Interrogée à ce sujet à la radio de Radio-Canada jeudi matin, Mme Glover, qui avait voté contre le projet de loi sur le bilinguisme à la Cour suprême en 2009, a réitéré sa position. Elle explique que l'obligation de trouver des juges bilingues ne permettrait pas de recruter les meilleurs candidats.

Même si le bilinguisme est assurément un atout selon elle, il faut d'abord et avant tout trouver les meilleurs juges pour bien défendre le système de justice.

Par ailleurs, la députée de Saint-Boniface, au Manitoba, se dit un produit de l'immersion. Elle précise qu'elle a à cœur la protection de la langue française et de la culture francophone au pays.

Mme Glover a rejoint le Cabinet fédéral à la suite du remaniement ministériel de lundi.

Réactions dans la communauté francophone

Roger Lepage, un avocat de Regina qui se spécialise dans le droit constitutionnel et qui a défendu de nombreuses causes en français, réfute l'argumentation de Shelly Glover.

Selon lui, le bilinguisme doit être un critère pour devenir juge à la Cour suprême, au même titre que les autres compétences nécessaires pour combler cette fonction.

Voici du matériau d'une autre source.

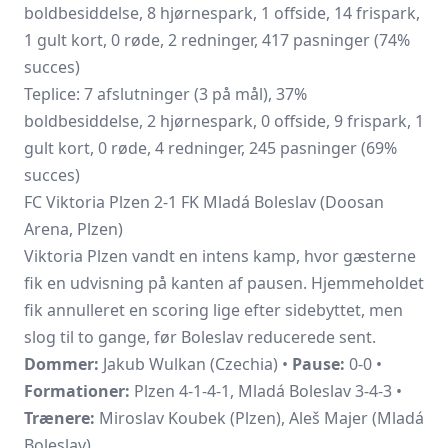
boldbesiddelse, 8 hjørnespark, 1 offside, 14 frispark,
1 gult kort, 0 røde, 2 redninger, 417 pasninger (74%
succes)
Teplice: 7 afslutninger (3 på mål), 37%
boldbesiddelse, 2 hjørnespark, 0 offside, 9 frispark, 1
gult kort, 0 røde, 4 redninger, 245 pasninger (69%
succes)
FC Viktoria Plzen 2-1 FK Mladá Boleslav (Doosan
Arena, Plzen)
Viktoria Plzen vandt en intens kamp, hvor gæsterne
fik en udvisning på kanten af pausen. Hjemmeholdet
fik annulleret en scoring lige efter sidebyttet, men
slog til to gange, før Boleslav reducerede sent.
Dommer:
Jakub Wulkan (Czechia) •
Pause:
0-0 •
Formationer:
Plzen 4-1-4-1, Mladá Boleslav 3-4-3 •
Trænere:
Miroslav Koubek (Plzen), Aleš Majer (Mladá
Boleslav)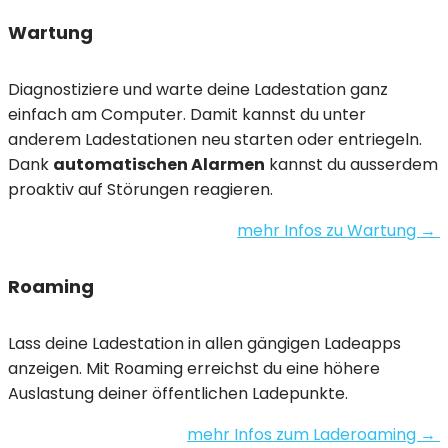
Wartung
Diagnostiziere und warte deine Ladestation ganz
einfach am Computer. Damit kannst du unter
anderem Ladestationen neu starten oder entriegeln.
Dank
automatischen Alarmen
kannst du ausserdem
proaktiv auf Störungen reagieren.
mehr Infos zu Wartung →
Roaming
Lass deine Ladestation in allen gängigen Ladeapps
anzeigen. Mit Roaming erreichst du eine höhere
Auslastung deiner öffentlichen Ladepunkte.
mehr Infos zum Laderoaming →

« Si une personne décide éventuellement de devenir juge, bien, de la même façon qu'il va acquérir les compétences qu'il lui faut pour bien lire, bien écrire, pour développer un bon jugement et un bon sens d'écoute, une des autres compétences qu'il devrait rajouter à son portfolio c'est sa capacité de fonctionner dans les deux langues officielles », explique l'avocat.

« Ce n'est pas vrai de dire que ça limiterait le nombre de personnes qualifiées si on exigeait qu'il [le juge] parle les deux langues officielles », ajoute Roger Lepage.

La présidente de la Fédération des communautés francophones et acadienne (FCFA), Marie-France Kenny, croit aussi que le bilinguisme devrait être une compétence essentielle pour être juge à la Cour Suprême.

« La question quant à nous du bassin, des avocats bilingues, des juges bilingues, il y en a plein au pays, et cela ne devrait pas être un facteur », fait valoir Mme Kenny.

Des neuf juges qui siègent présentement à la Cour suprême du Canada, deux ne parlent pas français.